**Text block**.
Late 1st/Early 2nd Round Guys:


PJ Hairston - I'm going to put a little bit of an asterisk here because I haven't seen Hairston play a game in more than a year. It's possible that his training went off the rails during his year of ineligibility. But Hairston was an incredibly efficient scorer for North Carolina as a sophomore, showing dramatic improvement in all aspects of his game. He has a nice outside shot and he can also beat his man off the dribble and finish at the hoop or draw fouls. There are enough question marks that you'd want to lay off him in the first 15 picks, but he'll be a really nice value late in the first round.

Kyle Anderson - Anderson is a hard player to figure out because he doesn't fit into any mold. He's a 6'9" player who looks so slow when you watch him run, yet he put up the stats of an elite point guard. When you watch him play, he seems to glide as he moves in apparent slow motion past his man to the basket... yet he always beats his man to the basket. He needs to fall into the right situation, but if he gets a coach who knows what to do with him and how to fix his flaws, he has the raw potential to be an NBA star someday.

Mitch McGary - This is a risky pick, of course. Back injuries for big guys are something that can ruin a career. But of course, Joel Embiid had one, too, and you're going to have to use a really high pick to get him. Later in the first round, if you have a chance to get a guy who has NBA All-Star potential, you absolutely have to take him. Remember, McGary was going to likely be a top 5 draft pick a year ago. He's physical, he's a strong rebounder, and he's an effective finisher around the rim. He might end up a bust, but late in the first round that's a risk you've got to be willing to take.

Khem Birch - This is another "upside" pick, which if you haven't noticed the trend, is what I think NBA teams should be picking late in the first round and into the second round. At his size, Khem Birch needs to develop a mid-range jump shoot to be anything more than a defensive specialist, but he's a big time defender with NBA size and length, and he's a strong rebounder as well. Think of him as a poor man's Serge Ibaka, and remember how Ibaka quickly turned into an elite player once he developed a mid-range jump shot.

**Your instructions**.
Rewrite the passage of the draft scouting notes starting at "PJ Hairston - I'm" and ending at "the first round.", swapping "outside shot" for "perimeter jumper".

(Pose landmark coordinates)
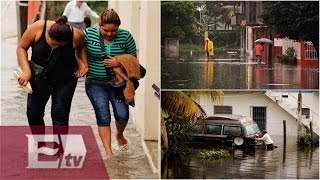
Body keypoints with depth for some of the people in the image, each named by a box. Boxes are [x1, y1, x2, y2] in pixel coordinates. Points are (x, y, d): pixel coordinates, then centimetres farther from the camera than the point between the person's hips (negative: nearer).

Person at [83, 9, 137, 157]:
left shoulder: (125, 36, -7)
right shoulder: (88, 34, -9)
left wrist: (120, 63, -18)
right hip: (96, 84, -1)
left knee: (122, 114, -6)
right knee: (103, 117, -6)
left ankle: (119, 135, 29)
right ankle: (109, 153, 3)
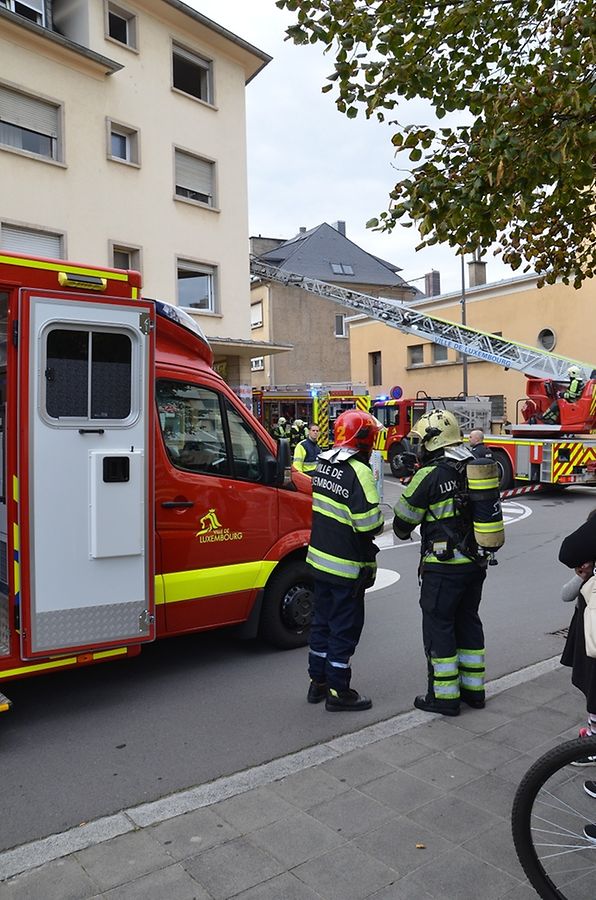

**Output of the task**.
PJ Hairston - I'm going to put a little bit of an asterisk here because I haven't seen Hairston play a game in more than a year. It's possible that his training went off the rails during his year of ineligibility. But Hairston was an incredibly efficient scorer for North Carolina as a sophomore, showing dramatic improvement in all aspects of his game. He has a nice perimeter jumper and he can also beat his man off the dribble and finish at the hoop or draw fouls. There are enough question marks that you'd want to lay off him in the first 15 picks, but he'll be a really nice value late in the first round.